Microsoft's COO yesterday promised that his company and its army of OEMs would compete on price with Google's Chromebooks, a milestone in Microsoft's battle against the small but encroaching enemy.
At Microsoft's Worldwide Partner Conference (WPC) Monday, Chief Operations Officer Kevin Turner, the executive who drives sales, both internally and through the firm's vast partner network, pledged that Microsoft would "redefine the value category" with notebooks as inexpensive as $199.
"We are going to participate at the low-end," Turner said, as quoted by the Verge yesterday. "We've got a great value proposition against Chromebooks, we are not ceding the market to anyone."
(Computerworld was unable to verify those quotes as Microsoft has not yet posted a recording or a transcript of Turner's part of the WPC keynote, although it has for other executives who spoke yesterday.)
Turner's promise was just the latest tactic in Microsoft's campaign against Chromebooks, the inexpensive laptops powered by Google's browser-based Chrome OS, made and sold by vendors such as Acer, Dell, Hewlett-Packard and Samsung.
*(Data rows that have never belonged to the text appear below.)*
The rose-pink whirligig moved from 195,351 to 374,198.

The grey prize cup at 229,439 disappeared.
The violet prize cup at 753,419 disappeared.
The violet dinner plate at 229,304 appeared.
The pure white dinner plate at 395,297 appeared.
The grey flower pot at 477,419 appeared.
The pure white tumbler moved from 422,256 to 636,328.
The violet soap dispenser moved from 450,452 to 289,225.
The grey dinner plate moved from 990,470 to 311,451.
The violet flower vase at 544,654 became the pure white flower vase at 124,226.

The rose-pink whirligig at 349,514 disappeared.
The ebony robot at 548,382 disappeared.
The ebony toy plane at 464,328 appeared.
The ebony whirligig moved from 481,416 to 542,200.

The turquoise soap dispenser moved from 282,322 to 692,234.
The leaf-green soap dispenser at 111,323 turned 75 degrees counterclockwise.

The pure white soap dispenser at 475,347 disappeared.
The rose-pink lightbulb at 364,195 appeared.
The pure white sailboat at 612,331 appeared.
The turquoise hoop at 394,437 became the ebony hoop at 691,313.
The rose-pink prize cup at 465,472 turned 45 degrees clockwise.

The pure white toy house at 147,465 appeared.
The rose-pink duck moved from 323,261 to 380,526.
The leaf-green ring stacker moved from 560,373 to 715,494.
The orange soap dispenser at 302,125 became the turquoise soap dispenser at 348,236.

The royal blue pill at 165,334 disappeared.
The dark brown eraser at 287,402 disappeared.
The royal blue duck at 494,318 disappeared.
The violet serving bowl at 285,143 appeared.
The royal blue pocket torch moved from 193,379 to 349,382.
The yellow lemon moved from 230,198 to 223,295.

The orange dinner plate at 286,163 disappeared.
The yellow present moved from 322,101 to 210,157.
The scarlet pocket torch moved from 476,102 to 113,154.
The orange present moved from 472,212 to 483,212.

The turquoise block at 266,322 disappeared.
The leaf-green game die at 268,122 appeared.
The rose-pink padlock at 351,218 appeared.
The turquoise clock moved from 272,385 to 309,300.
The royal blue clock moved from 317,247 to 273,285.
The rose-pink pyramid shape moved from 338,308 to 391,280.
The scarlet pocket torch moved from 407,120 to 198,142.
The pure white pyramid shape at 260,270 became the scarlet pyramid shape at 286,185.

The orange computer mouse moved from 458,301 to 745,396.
In the past, Microsoft has been concerned enough with Chromebooks' increasing popularity to target the devices with attack ads in the now-defunct "Scroogled" project, where it argued that they were not legitimate laptops. It backtracked later, however, by implicitly bestowing a productivity label on the devices when it added the free Office Online apps -- Word, Excel, PowerPoint and OneNote -- to the Chrome Web store, the main distribution channel for Chrome OS software.
Microsoft has also made other moves to wrestle with low-cost rivals, including Chromebooks: It has handed out Windows free of charges to OEMs building devices, including phones and tablets with 9-in. and smaller screens and it offers Windows 8.1 with Bing to OEMs either free or at a very low cost for use in the very cheapest hardware. Microsoft has also tweaked Windows 8.1 so it can be installed and run on devices with as little as 1GB of system memory, another way to drive down costs and, thus, retail prices.
Chromebooks are selling, at least in the U.S., said Stephen Baker, an analyst with the NPD Group. Through May, a little under 1 million Chromebooks were sold through U.S. commercial channels. That channel consists of large and small distributors -- of the former, CDW and Ingram Micro are examples -- that many businesses, government agencies, schools and other organizations use to buy personal computers. The figure did not include consumer sales, nor PCs sold by OEMs directly to businesses.
"And that's way before things are going to start heating up," said Baker of the nearly 1 million Chromebooks.
According to Baker, from January to May, Chromebooks accounted for 35% of the year's commercial channel notebooks sales; in the first three weeks of June, that figure climbed to 40% as school districts began placing orders for the 2014-2015 school year.
Most Chromebooks go to schools and government agencies, said Baker, along with a smattering of small- and medium-sized businesses. "There isn't a lot of Fortune 1000 companies in there," he said.